Das betraf ja wohl vor allem Kommunisten und Sozialdemokraten. In welcher Weise reflektiert die Stadt in dieser Phase eigentlich die verfolgten und ermordeten Celler Jüdinnen und Juden?
TW:
Man kann den Eindruck haben, dass diese Verbrechen verdrängt wurden. Die nach der Befreiung Belsens in Celle wohnenden Überlebenden wurden im Aufruf dadurch ausgeschlossen, dass – wie es heißt – für die Meldung nur diejenigen Einwohner in Frage kämen, die vor dem 1. April 1945 in der Stadt Celle ihren ständigen Wohnsitz gehabt hätten. Und die emigrierten Celler Juden bzw. Angehörige der Ermordeten konnte man mit dem Aufruf ja gar nicht erreichen. Zurückgekehrt nach Celle war Rosa Karmeinsky, die Tochter des ermordeten Ehepaars Wexseler. Sie gab einen Bericht ab und die Verwaltung bemühte sich, ihr bei der Existenzgründung zu helfen – woraus aber aus unterschiedlichen Gründen nichts wurde. In einem anderen Fall ist die Verwaltung aber sehr abweisend: Gerhard Lindenberg, im NS-Jargon ein „Halbjude“, durfte ab Anfang 1939 nicht mehr als Fahrlehrer arbeiten. Er verlor so seine Existenzgrundlage und lebte fortan unter Gestapo-Überwachung und ab 1942 in ständiger Angst, deportiert zu werden. Er forderte im Juli 1945, dass man ihm als Entschädigung die Leitung der Städtischen Werke übertragen möge.

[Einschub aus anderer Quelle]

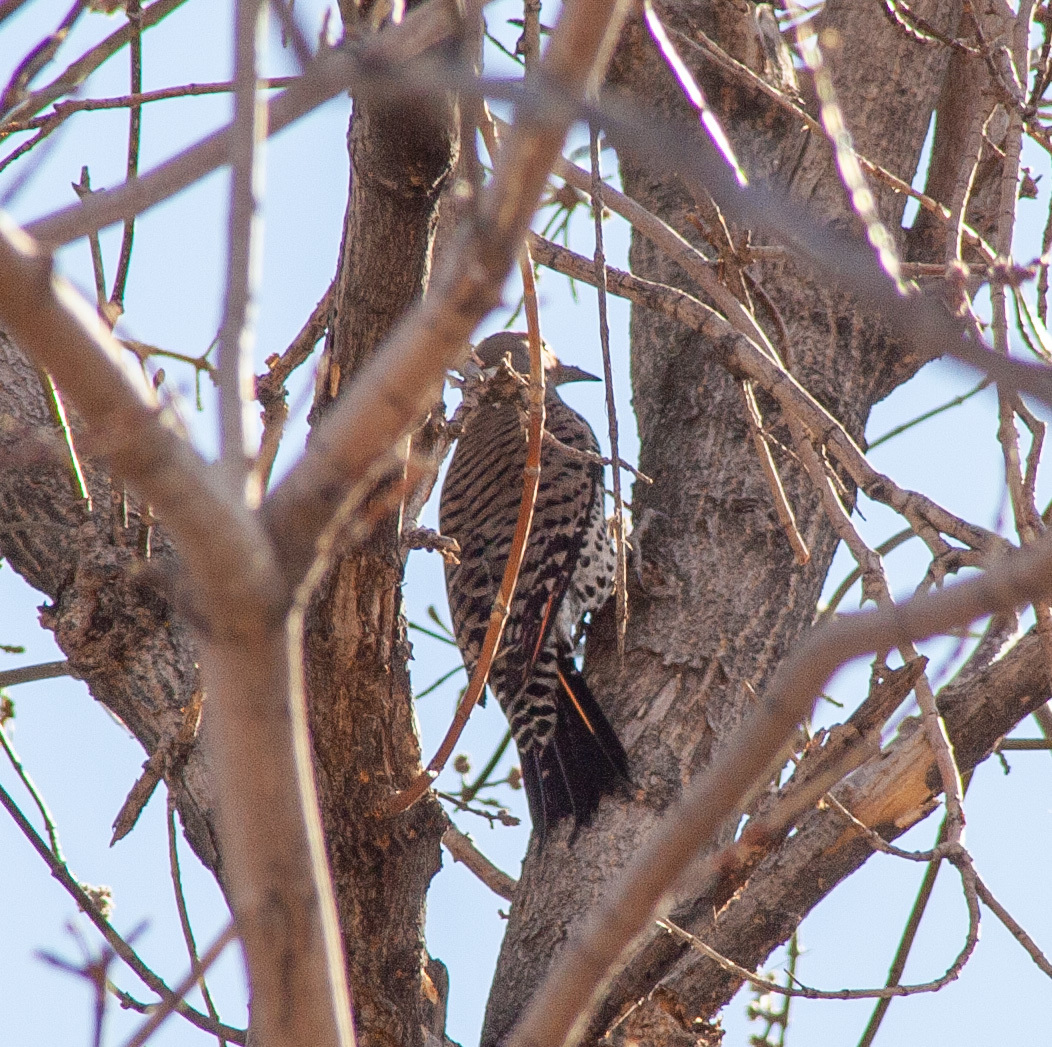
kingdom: Animalia
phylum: Chordata
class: Aves
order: Piciformes
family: Picidae
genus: Colaptes
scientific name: Colaptes auratus
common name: Northern flicker
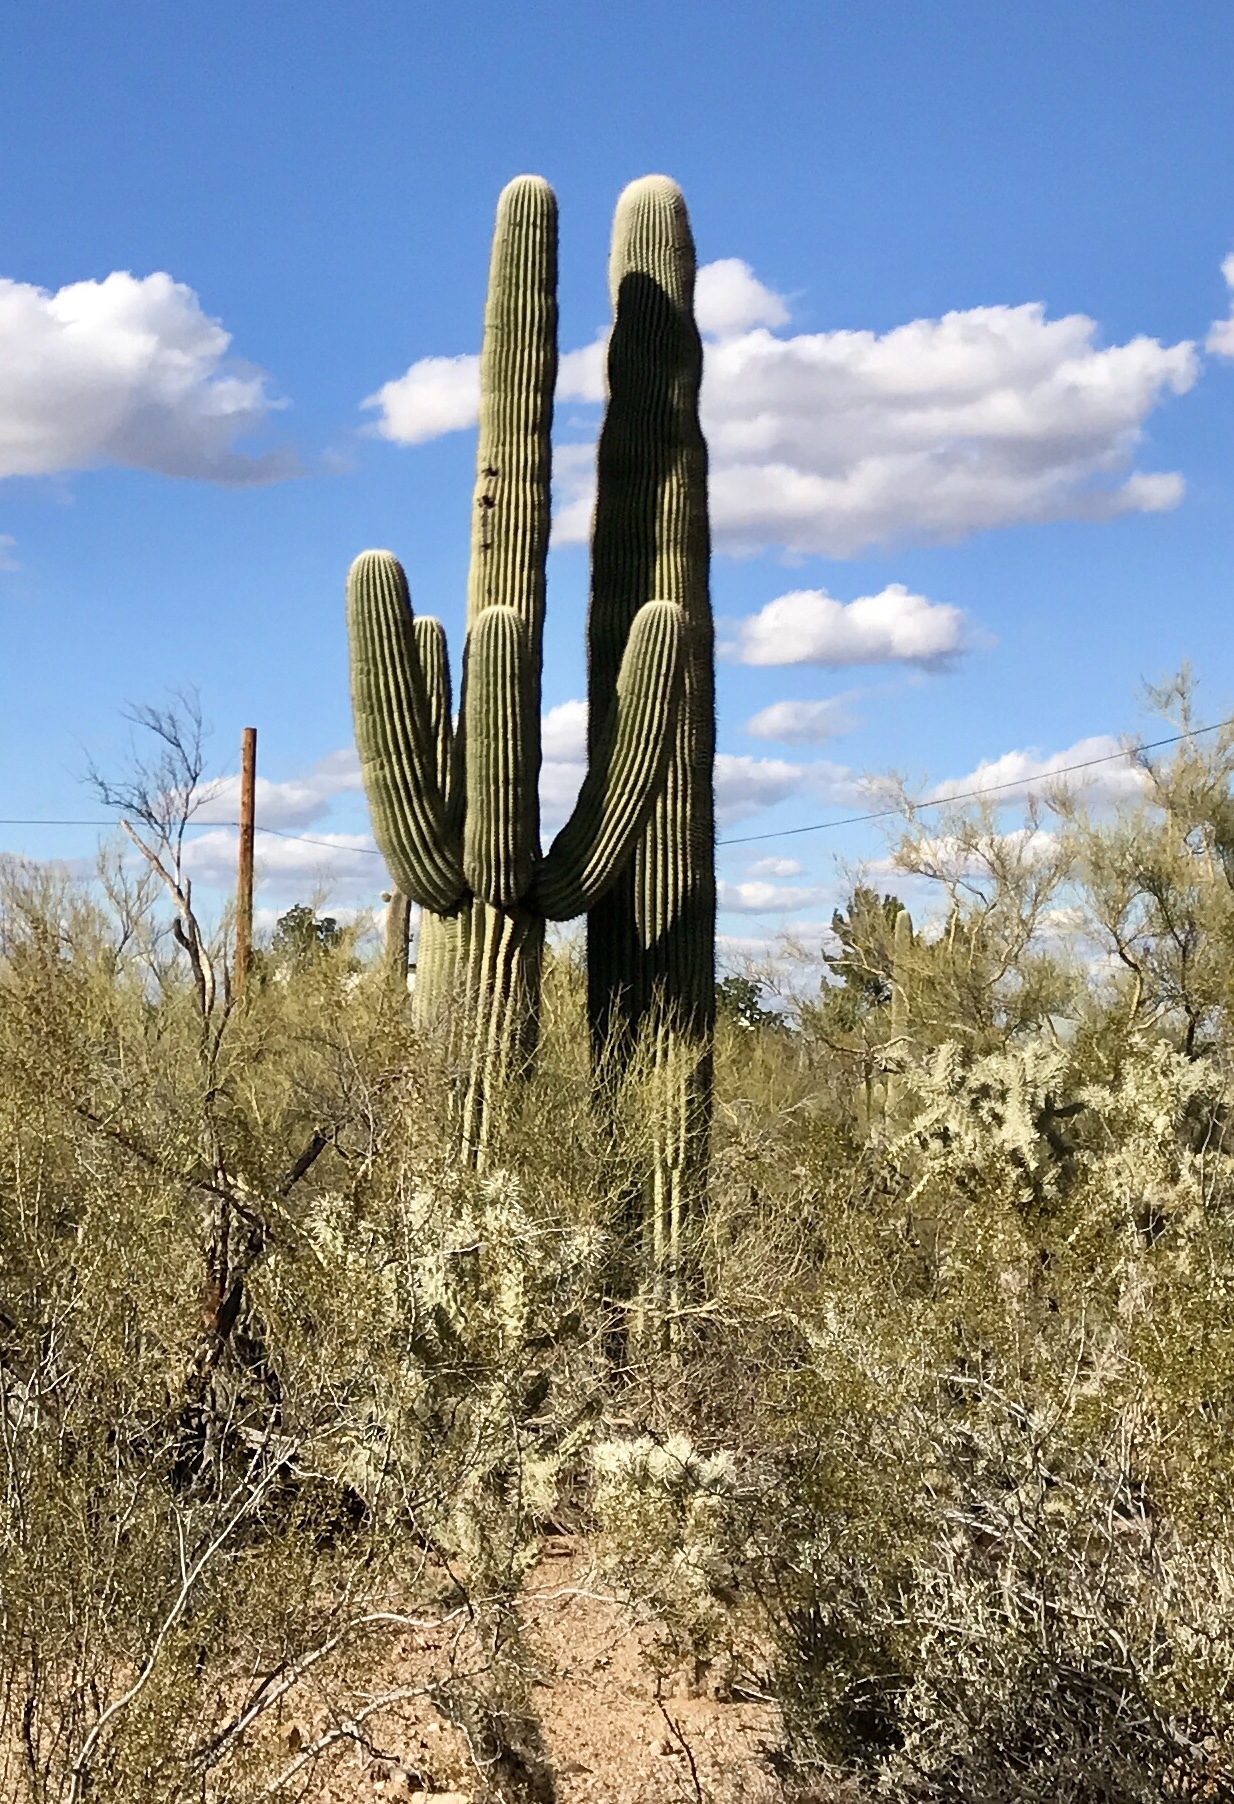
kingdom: Plantae
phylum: Tracheophyta
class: Magnoliopsida
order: Caryophyllales
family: Cactaceae
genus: Carnegiea
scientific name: Carnegiea gigantea
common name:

In einem Ratsprotokoll dazu heißt es: „Diese Forderung wird einmütig als völlig unberechtigt zurückgewiesen und dem Oberbürgermeister darüber hinaus empfohlen, zu gegebener Zeit gegen L. Strafantrag wegen Nötigung zu stellen.“

Ihr habt die Berichte auf neun Kapitel aufgeteilt: Denunziation, wirtschaftliche Schäden und Benachteiligung, Berufsbeamtengesetz und davon abgeleitete Verordnungen, Verfolgung und Verhaftungen aus politischen Gründen, Bibelforscher – Verfolgung aus religiösen Gründen, Juden – Verfolgung aus „rassischen“ Gründen, Zwangssterilisation, Freimaurerlogen und Sonstige.
TW:
Das zeigt die große Breite sowohl der Formen wie auch der Gründe von Ausgrenzung und Verfolgung. Vor Denunziation war kaum jemand gefeit. Ein interessantes Beispiel ist hier Hermann Moeck, Gründer des Moeck-Verlags. Ab 1936 beschäftigt sich die NSDAP-Kreisleitung in Zusammenarbeit mit der Gestapo auf Basis einer Denunziation über Jahre intensiv mit Moeck. Verdächtig machte ihn, dass er den Deutschen Gruß verweigerte, die Hakenkreuzflagge nicht hisste und Kontakte ins Ausland hatte. Moeck hatte – wie seine Enkelin uns berichtete – eine ihn betreffende Akte kurz vor dem Einmarsch der Briten aus der verlassenen Kreisleitung entwendet. Davon legte er seinem Bericht Abschriften bei, die wir auch dokumentieren. Vorsicht war geboten, und es wird deutlich, dass Moeck sich dessen durchaus bewusst war. Ein lockeres Mundwerk konnte Geld- oder Haftstrafen zur Folge haben, wie zwei Fälle zeigen: Friedrich Boissevain verließ 1936 den Schweineschulzen mit dem Gruß „Haile-Selassie“, was ihn einigen Ärger und 100 RM Geldstrafe kostet. Der Tierarzt Reinhard Döhler wurde Anfang 1944 wegen folgenden Satzes denunziert: „Schöne Schweinerei, der Russe ist durchgebrochen, wenn das so weiter geht, ist er im März in Breslau“. Er verbrachte 29 Tage in Haft, ihm wurde das Hören und Verbreiten von Nachrichten ausländischer Sender vorgeworfen. Einem Prozess konnte er durch Zahlung von 6000 RM an das Deutsche Rote Kreuz entgehen. Die Berichte geben so gesehen auch einen tiefen Einblick in Teile des Alltags im Nationalsozialismus.
RR: Bei den Berichten wird auch deutlich, dass die „Ausrottung des Marxismus“, wie es Hitler in seiner ersten Ansprache als Reichskanzler zugespitzt formuliert hat, ein wesentliches Ziel des Nationalsozialismus war. Kommunisten und Sozialdemokraten bilden, was Berufsverbote sowie Gefängnis- und KZ-Haft betrifft, die größte Gruppe unter den 1945 abgegebenen Berichten. Und das ist kein Zufall. Weniger in den Berichten an die Stadt, schon aber in der Wiedergutmachungsakten, die wir hier in den meisten Fällen ergänzend hinzuziehen konnten, wird auch der Terror der Lager sehr anschaulich. Rainer Marwedel, Herausgeber der Theodor-Lessing-Werkausgabe, hat uns aus dem Nachlass seines Großvaters Adolf Marwedel einen umfangreichen Bericht über dessen KZ-Haft zugänglich gemacht, den wir auch dokumentieren.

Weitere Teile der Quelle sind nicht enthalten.